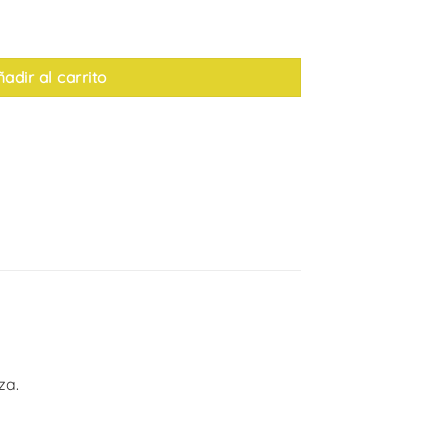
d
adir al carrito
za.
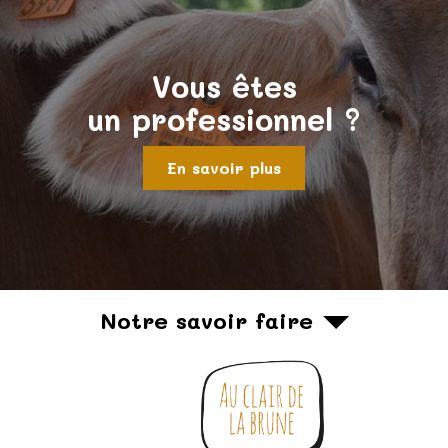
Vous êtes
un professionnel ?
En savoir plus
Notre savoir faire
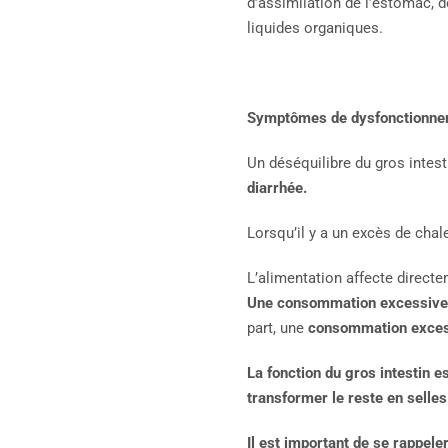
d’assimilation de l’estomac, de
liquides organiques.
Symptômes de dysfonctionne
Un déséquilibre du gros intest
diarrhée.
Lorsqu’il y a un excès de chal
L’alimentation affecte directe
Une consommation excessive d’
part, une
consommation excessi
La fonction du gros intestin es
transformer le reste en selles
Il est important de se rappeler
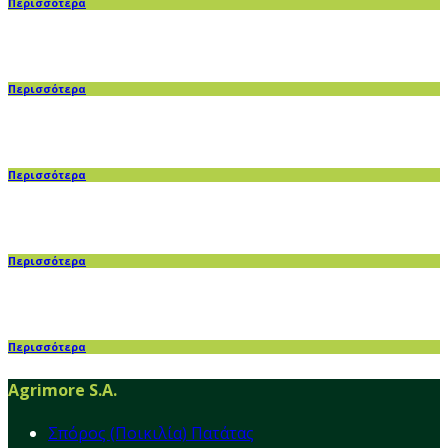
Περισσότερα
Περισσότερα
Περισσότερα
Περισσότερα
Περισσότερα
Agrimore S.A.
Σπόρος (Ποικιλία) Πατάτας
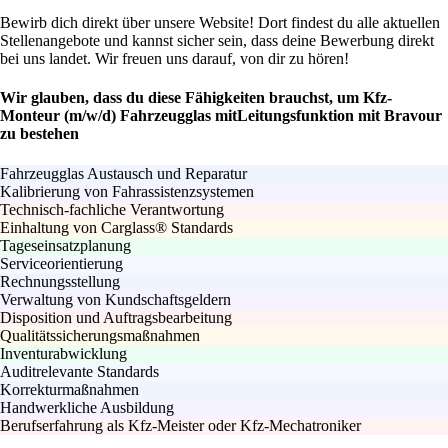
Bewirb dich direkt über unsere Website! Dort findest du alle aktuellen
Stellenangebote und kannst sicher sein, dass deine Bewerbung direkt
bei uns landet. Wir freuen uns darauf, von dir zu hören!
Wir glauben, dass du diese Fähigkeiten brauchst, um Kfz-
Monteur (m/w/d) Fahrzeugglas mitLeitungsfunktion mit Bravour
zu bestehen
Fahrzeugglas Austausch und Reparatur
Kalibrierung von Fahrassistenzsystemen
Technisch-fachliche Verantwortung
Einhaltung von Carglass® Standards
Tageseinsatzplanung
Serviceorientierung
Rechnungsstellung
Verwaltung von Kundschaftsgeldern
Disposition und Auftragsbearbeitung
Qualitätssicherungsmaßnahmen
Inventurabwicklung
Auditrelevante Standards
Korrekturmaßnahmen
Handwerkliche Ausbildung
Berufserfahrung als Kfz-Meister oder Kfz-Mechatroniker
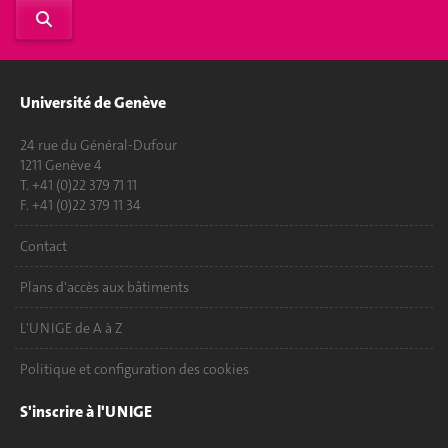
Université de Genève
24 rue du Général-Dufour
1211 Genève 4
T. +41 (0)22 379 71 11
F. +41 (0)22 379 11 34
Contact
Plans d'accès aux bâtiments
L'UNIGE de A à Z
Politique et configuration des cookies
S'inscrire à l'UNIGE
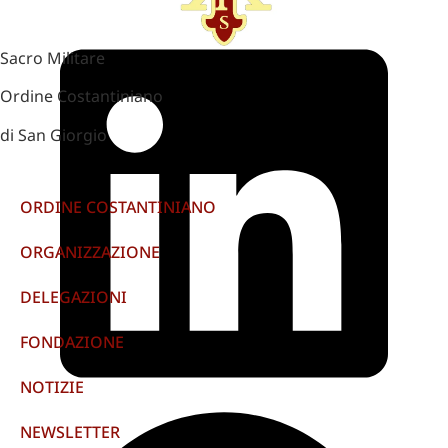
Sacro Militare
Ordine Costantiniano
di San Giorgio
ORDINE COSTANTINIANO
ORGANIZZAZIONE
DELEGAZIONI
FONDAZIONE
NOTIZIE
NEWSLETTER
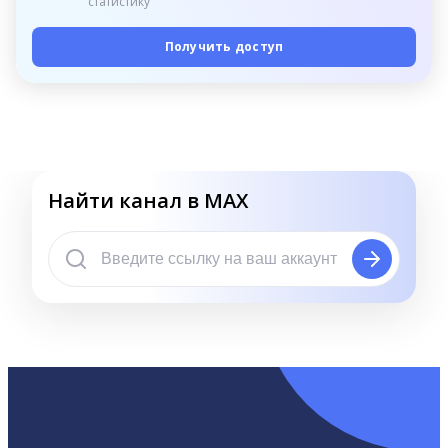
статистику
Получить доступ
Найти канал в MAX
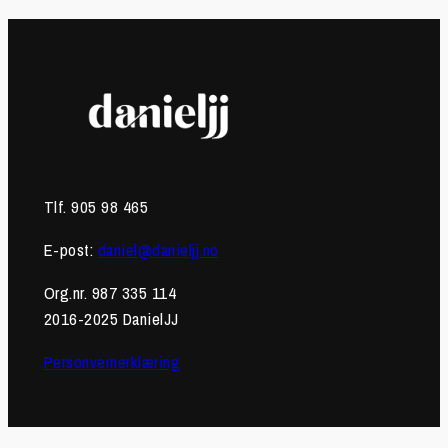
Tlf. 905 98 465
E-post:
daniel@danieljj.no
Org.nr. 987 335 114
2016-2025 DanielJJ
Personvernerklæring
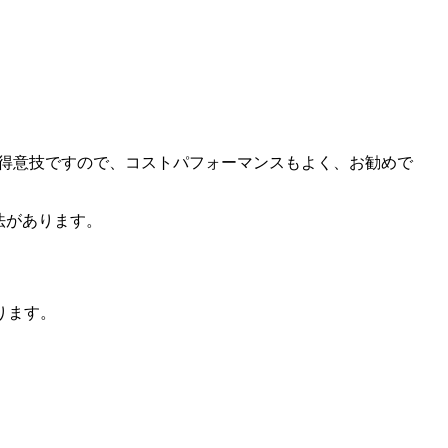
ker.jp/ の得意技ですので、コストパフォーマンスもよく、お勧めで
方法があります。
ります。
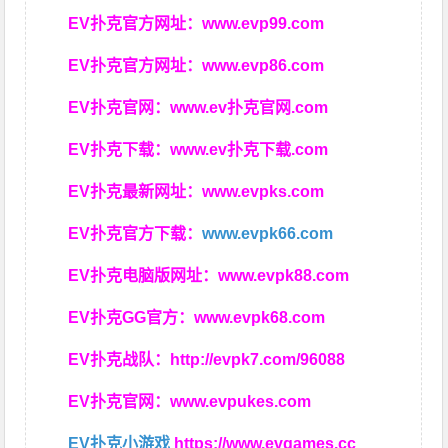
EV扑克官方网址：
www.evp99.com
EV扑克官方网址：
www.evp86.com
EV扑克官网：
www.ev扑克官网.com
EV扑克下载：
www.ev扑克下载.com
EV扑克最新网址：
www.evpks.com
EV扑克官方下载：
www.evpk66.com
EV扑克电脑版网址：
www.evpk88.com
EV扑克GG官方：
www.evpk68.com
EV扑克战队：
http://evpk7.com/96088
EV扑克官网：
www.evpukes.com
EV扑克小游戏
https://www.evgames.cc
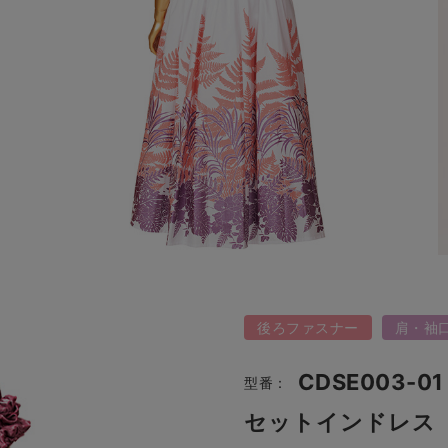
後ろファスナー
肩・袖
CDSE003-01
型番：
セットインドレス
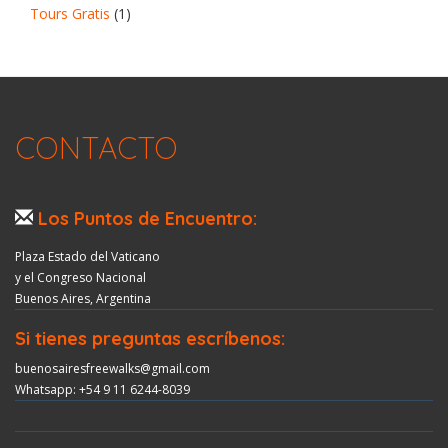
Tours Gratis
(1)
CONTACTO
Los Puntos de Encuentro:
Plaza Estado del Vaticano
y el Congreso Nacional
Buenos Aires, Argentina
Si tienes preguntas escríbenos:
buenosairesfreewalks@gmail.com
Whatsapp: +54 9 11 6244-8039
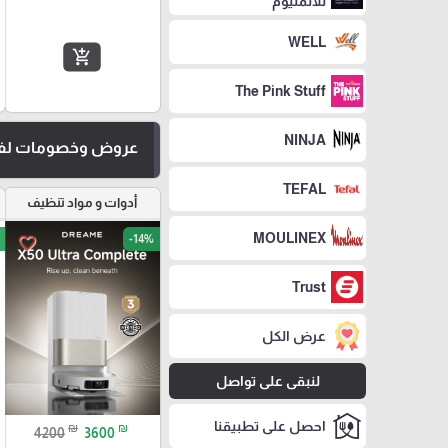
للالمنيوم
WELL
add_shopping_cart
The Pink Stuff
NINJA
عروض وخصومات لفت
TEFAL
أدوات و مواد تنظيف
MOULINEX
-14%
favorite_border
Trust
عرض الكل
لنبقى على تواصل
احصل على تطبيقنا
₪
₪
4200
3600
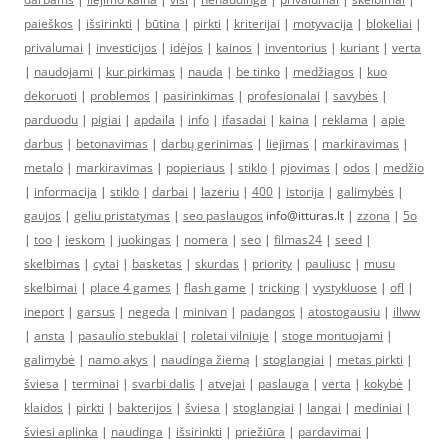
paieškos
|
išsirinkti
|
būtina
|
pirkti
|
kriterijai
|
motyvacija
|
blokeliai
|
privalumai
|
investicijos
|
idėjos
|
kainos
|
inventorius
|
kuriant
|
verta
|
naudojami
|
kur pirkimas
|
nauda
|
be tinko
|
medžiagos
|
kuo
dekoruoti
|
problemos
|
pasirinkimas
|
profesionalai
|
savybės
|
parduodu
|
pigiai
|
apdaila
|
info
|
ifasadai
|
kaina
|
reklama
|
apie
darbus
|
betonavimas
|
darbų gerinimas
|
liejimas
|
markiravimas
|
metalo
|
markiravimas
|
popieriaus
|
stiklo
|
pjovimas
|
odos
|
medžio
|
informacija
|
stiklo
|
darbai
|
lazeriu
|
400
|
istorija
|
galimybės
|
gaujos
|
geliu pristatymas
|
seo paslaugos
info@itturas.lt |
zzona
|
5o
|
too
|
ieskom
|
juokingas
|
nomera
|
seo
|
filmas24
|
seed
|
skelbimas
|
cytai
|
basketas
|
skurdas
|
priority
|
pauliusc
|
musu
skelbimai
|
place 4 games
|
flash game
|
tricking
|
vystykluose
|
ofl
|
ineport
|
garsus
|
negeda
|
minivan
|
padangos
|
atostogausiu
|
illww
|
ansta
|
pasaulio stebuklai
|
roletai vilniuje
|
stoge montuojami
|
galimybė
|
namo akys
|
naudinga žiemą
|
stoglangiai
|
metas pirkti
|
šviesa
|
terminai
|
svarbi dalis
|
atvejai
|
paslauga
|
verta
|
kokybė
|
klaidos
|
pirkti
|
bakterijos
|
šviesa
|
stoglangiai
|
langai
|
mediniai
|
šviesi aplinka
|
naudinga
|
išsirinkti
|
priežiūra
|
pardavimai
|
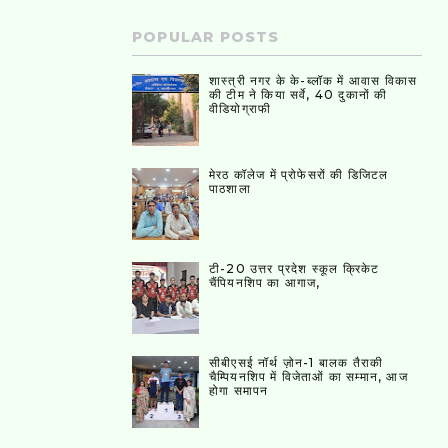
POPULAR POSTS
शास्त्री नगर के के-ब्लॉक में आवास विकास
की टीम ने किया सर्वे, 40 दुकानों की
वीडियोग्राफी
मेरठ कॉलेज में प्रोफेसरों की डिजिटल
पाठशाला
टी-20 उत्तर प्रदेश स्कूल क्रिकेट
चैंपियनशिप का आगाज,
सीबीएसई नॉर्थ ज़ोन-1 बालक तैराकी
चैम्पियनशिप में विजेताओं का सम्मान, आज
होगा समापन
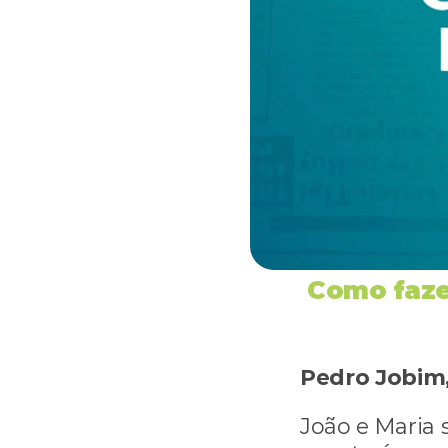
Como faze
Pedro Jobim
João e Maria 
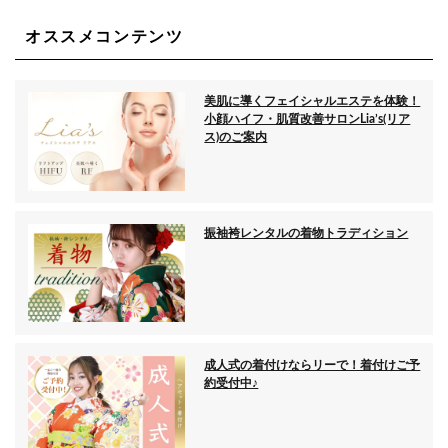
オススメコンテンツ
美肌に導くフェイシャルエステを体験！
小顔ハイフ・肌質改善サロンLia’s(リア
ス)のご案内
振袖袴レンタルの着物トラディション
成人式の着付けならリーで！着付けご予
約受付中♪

—————

• **WHAT THE TASK ASKS**
Count, in the records above, the lines that contain "dass", and write only the resulting number.

• **RESPONSE BELOW**
2